Grow beautiful, early­-blooming flowers next spring. Remember to plant spring-flowering, hardy bulbs in the fall.

Crocus, tulip, daffodil and grape hyacinth bulbs are some of the first flowers to bloom in the spring. But, don’t wait until then to think about the spring flower garden. Select these hardy bulbs in the fall and plant before the ground freezes.

The Crocus is Spring’s First Flower

The crocus has been known to bloom while there is still snow on the ground. It begins to peek out of the soil long before winter has blown its last cold wind.
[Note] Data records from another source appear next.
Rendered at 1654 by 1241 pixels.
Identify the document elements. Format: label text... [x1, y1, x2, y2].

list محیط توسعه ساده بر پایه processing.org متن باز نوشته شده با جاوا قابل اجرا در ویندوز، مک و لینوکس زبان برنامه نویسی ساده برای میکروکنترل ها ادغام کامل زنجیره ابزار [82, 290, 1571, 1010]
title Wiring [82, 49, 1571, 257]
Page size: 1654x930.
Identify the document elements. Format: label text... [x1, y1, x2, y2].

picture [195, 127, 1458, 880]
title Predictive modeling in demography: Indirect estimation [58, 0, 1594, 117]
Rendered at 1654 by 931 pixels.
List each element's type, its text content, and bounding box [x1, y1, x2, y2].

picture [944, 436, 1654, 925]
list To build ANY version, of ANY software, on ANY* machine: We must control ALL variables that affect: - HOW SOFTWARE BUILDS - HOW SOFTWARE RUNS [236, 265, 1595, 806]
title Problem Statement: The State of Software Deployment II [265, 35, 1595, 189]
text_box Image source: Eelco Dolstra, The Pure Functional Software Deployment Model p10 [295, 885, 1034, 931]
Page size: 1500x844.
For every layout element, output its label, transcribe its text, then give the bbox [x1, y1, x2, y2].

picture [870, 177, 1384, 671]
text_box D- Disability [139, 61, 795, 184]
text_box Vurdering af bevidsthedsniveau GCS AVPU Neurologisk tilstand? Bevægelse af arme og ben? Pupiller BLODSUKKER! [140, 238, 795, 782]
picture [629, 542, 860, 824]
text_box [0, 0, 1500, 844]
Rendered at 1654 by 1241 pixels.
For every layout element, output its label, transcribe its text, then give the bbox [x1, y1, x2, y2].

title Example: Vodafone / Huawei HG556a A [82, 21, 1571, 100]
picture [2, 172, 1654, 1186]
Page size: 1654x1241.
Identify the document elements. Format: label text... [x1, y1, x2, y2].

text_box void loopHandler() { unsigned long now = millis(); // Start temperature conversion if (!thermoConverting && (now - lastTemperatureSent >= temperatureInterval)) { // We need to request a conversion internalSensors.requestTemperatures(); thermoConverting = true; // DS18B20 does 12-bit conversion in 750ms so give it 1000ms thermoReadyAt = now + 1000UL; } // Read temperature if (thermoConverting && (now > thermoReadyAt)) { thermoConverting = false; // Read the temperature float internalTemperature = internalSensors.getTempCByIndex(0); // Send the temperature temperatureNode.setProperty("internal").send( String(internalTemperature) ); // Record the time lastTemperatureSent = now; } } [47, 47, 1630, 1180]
Crocus bulbs can be planted anywhere that you want to see early spring color. As with most hardy bulbs, these colorful flowers will bloom in full sun, but prefer a bit of shade for long-lasting blooms.

Because the crocus is an early flower, it can be planted in other perennial flower beds or on the lawn where it will bloom before the grass starts to grow.

Once the rest of the growing season has begun, the crocus flowers will be gone and the small leaves will easily blend in with the rest of the greens.

Crocus bulbs are susceptible to rodent damage. Planting several cloves of garlic in the flower bed will detract rodents.

Grow a Sunny Patch of Daffodils

Daffodils are easy to grow successfully. These bulbs are extremely hardy and are rodent resistant. They begin growing during the early spring months and are ready to bloom in the warm spring sunshine.

Daffodils multiply easily, resulting in clumps of daffodil bulbs. While they will continue to bloom if neglected for a few years, eventually the clumps will stop producing flowers.

To ensure that daffodils will continue to bloom and thrive, divide the bulb clusters in late summer. Replant the single bulbs with at least four or five inches of soil above the tip of the bulb.

Pair Daffodils with Grape Hyacinths

Yellow daffodils are set off wonderfully by grape hyacinths. The flowers on these miniature hyacinths resemble clusters of grapes and grow to a height of no more than three inches.

They make a perfect border plant for daffodils. Grape hyacinth bulbs are small, though they multiply rapidly. These plants are easy to care for, come back year after year, are not susceptible to rodent damage and continue blooming even when crowded.

Tulips Complete a Spring Flower Garden

Tulips come in several varieties and colors. A bed of all purple tulips or all pink tulips is a stunning display. Or, pair tulips in two contrasting colors for an eye-catching focal point to a spring garden.

Tulips are often the target of hungry rodents in the winter months. As with crocus bulbs, plant cloves of garlic in the tulip bed to keep the rodents at bay.

To lengthen the bloom period of tulip bulbs, plant bulbs ten inches deep in well-drained soil.

With deep planting, tulip bulbs will not produce offsets as quickly and will not need to be divided as often as they otherwise would. Tulip bulbs that are crowded result in weak plants that are unlikely to bloom.

Spring flower gardens begin in the early months of the fall. Plant crocus, daffodil, grape hyacinth and tulip bulbs before the first heavy frost of the fall and be ready for a stunning display of flowers in your spring garden.